この日記のRSSは下記のURLになります。
http://www.enpitu.ne.jp/tool/rdf.cgi?id=6723

2004年03月09日(火) 旅行日記 奈良

   

早起き。目を覚ますと、「ホー、ホケキョ」と鶯の鳴き声がした。7時過ぎに春日大社へお参りに行く。まだ朝もやがかかっているほど。今日は暖かい。

「ならまち」という小さな路地を歩き、カナカナというカフェで食事をした。「カナカナごはん」、1100円(いわゆるランチセット)。

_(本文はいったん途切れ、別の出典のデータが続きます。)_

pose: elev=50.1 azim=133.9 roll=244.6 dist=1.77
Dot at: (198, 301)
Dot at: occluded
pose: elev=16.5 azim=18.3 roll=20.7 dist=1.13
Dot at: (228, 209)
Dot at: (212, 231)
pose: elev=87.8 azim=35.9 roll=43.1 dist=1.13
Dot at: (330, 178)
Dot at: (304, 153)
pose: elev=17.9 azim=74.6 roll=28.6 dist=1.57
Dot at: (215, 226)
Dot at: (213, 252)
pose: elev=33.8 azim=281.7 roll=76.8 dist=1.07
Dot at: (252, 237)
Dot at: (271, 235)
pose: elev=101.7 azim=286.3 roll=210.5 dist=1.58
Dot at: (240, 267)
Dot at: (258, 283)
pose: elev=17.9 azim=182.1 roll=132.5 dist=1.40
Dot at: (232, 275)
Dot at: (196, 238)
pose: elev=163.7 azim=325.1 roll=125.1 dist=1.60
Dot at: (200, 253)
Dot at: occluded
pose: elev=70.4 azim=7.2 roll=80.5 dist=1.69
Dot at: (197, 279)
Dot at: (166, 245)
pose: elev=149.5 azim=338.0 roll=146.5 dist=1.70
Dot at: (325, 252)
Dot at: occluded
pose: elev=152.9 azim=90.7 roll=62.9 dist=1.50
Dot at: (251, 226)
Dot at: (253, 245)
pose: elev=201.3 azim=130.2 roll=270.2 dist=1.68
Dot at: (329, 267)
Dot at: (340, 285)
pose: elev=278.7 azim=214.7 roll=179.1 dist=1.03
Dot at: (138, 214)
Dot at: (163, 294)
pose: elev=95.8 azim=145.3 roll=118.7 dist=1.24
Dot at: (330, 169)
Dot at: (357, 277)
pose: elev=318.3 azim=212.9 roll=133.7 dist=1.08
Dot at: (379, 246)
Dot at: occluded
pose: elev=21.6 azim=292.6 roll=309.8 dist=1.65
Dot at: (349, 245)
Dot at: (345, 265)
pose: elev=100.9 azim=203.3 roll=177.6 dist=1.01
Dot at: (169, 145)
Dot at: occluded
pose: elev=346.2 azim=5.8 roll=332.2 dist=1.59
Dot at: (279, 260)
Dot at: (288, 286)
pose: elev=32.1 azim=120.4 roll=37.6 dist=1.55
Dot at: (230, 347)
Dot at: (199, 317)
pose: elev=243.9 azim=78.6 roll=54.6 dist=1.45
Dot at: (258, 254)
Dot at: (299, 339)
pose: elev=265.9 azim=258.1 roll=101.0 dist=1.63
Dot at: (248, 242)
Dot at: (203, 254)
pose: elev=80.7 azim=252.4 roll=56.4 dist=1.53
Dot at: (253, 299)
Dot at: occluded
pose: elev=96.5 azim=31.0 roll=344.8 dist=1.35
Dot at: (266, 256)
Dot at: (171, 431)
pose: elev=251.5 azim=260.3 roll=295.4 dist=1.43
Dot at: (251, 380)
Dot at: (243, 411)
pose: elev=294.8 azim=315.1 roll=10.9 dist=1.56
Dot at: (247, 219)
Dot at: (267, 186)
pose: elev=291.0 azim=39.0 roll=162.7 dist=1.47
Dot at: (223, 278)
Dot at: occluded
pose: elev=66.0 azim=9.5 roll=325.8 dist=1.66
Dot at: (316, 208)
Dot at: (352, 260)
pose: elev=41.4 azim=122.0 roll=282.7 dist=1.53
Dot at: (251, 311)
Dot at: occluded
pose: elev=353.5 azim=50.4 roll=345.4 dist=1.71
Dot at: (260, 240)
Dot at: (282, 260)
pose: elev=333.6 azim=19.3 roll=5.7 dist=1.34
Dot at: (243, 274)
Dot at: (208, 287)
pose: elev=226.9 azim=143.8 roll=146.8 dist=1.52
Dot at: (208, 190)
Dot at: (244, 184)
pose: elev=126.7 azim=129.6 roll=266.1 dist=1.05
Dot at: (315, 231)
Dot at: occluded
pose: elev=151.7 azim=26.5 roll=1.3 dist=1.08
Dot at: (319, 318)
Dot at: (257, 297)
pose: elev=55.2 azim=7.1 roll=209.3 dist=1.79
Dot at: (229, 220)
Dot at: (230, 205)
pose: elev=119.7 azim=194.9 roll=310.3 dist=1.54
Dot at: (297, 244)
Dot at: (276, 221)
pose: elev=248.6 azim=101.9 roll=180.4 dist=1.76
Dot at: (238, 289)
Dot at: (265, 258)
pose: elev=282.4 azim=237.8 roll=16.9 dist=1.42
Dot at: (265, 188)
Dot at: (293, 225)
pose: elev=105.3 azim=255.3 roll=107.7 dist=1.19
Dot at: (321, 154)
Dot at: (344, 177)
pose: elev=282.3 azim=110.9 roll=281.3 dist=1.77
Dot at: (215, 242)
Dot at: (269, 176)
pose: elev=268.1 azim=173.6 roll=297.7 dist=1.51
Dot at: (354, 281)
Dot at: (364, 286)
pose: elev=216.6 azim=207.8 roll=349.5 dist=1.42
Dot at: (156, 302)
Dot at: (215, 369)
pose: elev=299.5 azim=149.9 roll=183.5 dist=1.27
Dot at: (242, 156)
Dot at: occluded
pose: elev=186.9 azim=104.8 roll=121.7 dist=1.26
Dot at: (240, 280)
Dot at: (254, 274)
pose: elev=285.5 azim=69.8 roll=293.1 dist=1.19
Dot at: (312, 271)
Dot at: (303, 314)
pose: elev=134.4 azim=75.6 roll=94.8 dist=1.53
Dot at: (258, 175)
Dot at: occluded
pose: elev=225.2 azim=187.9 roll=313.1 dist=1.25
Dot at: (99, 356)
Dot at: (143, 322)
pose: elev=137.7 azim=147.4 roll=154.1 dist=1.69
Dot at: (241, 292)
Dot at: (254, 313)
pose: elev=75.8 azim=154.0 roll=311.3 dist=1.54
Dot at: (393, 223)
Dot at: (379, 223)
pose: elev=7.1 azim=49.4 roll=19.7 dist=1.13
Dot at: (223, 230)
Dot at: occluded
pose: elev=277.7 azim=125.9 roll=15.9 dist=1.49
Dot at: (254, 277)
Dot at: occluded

おから、漬け物、お豆腐などの素朴な小鉢とご飯、味噌汁。おいしい。食後にはコーヒーがつく。

運良く、窓際の畳の席に座れた。入り口にはフライヤーと、洒落た感じの本が並ぶ。こういう弥太郎っぽいカフェに必ずあるのが、『ロマンティックに行きようと決めた理由』。弥太郎先生教ね。結局、どこへ行っても本が気になる。売っているのかは分からないが、隣の棚に『やかまし村の子どもたち』を見つけ、突然欲しくなった。

二階は雑貨店になっているそうだが、この日は空いていなかった。「スタッフが足りないんで、週に開ける曜日が決まっているんです」とのこと。こんなすてきなお店なら、きっと働きたい人がたくさんいるだろうになあ。



   


東大寺まで歩く。大仏と鹿を見たのは中学校の修学旅行以来だ。と、そんなことを意識したのは沢山の修学旅行生と遭遇したから。白い肌と黒い髪がキラキラして見えた(そうじゃない子もいたけどね、むふふ)。母親が、「若い頃はスカート短くしたり、髪の毛茶色くしたりしないほうがいいのにねえ」とぐちぐち言っていた理由が分かってしまう歳になった。

二月堂には五時過ぎについてしまい、お水取りまで時間を潰すことに。本堂(大仏殿)の、右側にあるここのお堂は高台になっていて、上までのぼると奈良の町が見渡せた。

友人が、「ねえ、来て!」と言いながら階段を駆け上がるので何事かと思ったら、美しい日没と夕焼けがあった。オレンジから紫へ、グラデーションになった空と霞がかった山、黒く影になった奈良の町並み。こんなに素直に気持ちがいいと思える体験を偶然に出来るなんて、本当にすてきなことだ。

カメラを構えてぐずぐずしているうちに、オレンジ色の面積はどんどん小さくなっていく。こうして、毎日太陽が沈む。



6時を過ぎた頃から、「お水取り」を見るために人が増えてきた。お堂を見上げる形でなだらかな斜面に立つ。開始の7時が近づくにるれ、斜面は人混みで埋まっていく。夜の風はまだ寒くて、マフラーを巻いた。なんとなくまわりの人の熱で暖かい気がするのが救いだった。

私たちが見たのは、「おたいまつ」と呼ばれる行事。大きなたいまつを持ったお坊さんがお堂の端から端まで走り、火の粉を下の客席(?)に飛ばす。これが次々に11本登場。おたいまつの火の粉を浴びるとその年が健康に過ごせるのだとか。

ぼおっ、ぱちぱちぱち、と燃えさかるおたいまつが目の前(上)を走り抜けていく様子は本当に圧巻。火の粉が風に乗って私の頭の上にも降りかかってきて、「きゃー」と言いながら払う。でも楽しい。わくわくした。